As I write this, Senate Bill 337, an act “generally revising laws involving parental rights,” dealing specifically with parents’ rights involving curriculum and instruction in public schools, has been sent to the governor’s desk for signing.

In my view, this law is a solution seeking a problem. I say that because in 34 years’ experience in public education, I never once saw parents denied access to viewing or discussing curriculum in their school. I did see parents lose their argument, mainly because they came in hot and when they’d vented, they walked away. And, in the case of sex ed, for instance, over the years I did see parents gain considerable influence over how the subject was approached.

But overall I saw very little interest from parents on the subject of curriculum. I don’t fault them for this. Teachers and administrators themselves, after hearing the word “curriculum” and related terms for about three consecutive meetings, start falling out of their chairs with boredom and confusion. Can’t be helped.

Nor did I ever see parents calling for more academically-rigorous curricula.

But the devil is always in the details, of course, and to understand this new law’s potentials, it must be viewed in detail.

For instance, (New section) Section 1b: … procedures by which a parent may object to any specific instruction or presentation on the basis that it is harmful and may withdraw the parent’s child from the instruction or presentation.

There follows a long definition of “harmful,” loose enough to make almost anything fit the category, so we now have a whole new can of pedagogical worms. Individual lessons for each child? Some children lost because they’re missing part of the curriculum? Clever teens working both ends against the middle? Lawsuits against the schools, or against individual teachers? Punishments for teachers who dissent? Frustrated teachers throwing in the towel, and rightfully so?

The whole country is already short of teachers for many reasons, including lack of parental support for classroom discipline procedures, lack of clear curriculum directives from which to plan instruction, or just plain too many non-academic directives altogether. This is old news, but this new law only makes matters worse.

Why did this law happen?

Well, some days it seems that vocal liberals want to own the public schools’ curricula from A-to-Z, turning them into nothing more than social-justice-activism platforms, with gender issues currently at the top of the list and presented far too early (do first-graders really need to do LGBTQ+ dramas?), with far too many grievances and identity-politics assumptions eating up academic time, all at the beck-and-call of tiny minorities of the population operating in-your-face political movements more interested in the fight than in workable resolutions or solid subject matter. It’s one form of brainwashing; it makes a conservative backlash inevitable and at times certainly justifiable.

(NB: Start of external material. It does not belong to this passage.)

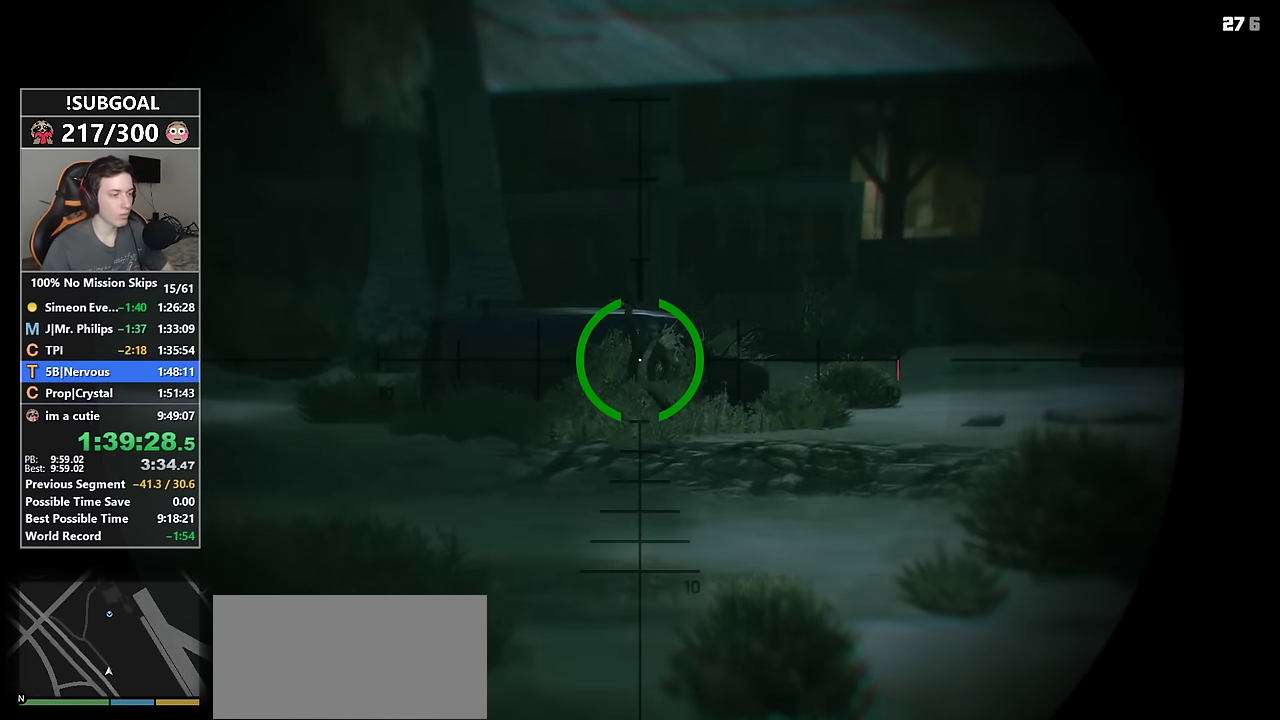
{"keys": [], "mouse": ["right"], "events": [[117, "mouse_wheel_up", "down"], [217, "mouse_wheel_up", "up"]]}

On the other hand, there is an element of conservatism that wants public education dismantled, this not necessarily in hope of deeper dives into the search for truth and wisdom. This element wants to do its own right-wing brainwashing at home or in private schools. It fears differing opinions, sets up thought-control walls to hold against them, promotes historical myths over historical truths, and leaves no room for academic freedom.

That’s where this new law aims in its details. Even at best it’s going to cause more stacks of bureaucratic paperwork. Reminds me of Dagwood and his boss fighting over some bit of contract work – lots of dust and thumping and “eat this, you …!” It’s politics, not education, and all to no sensible end that I can see.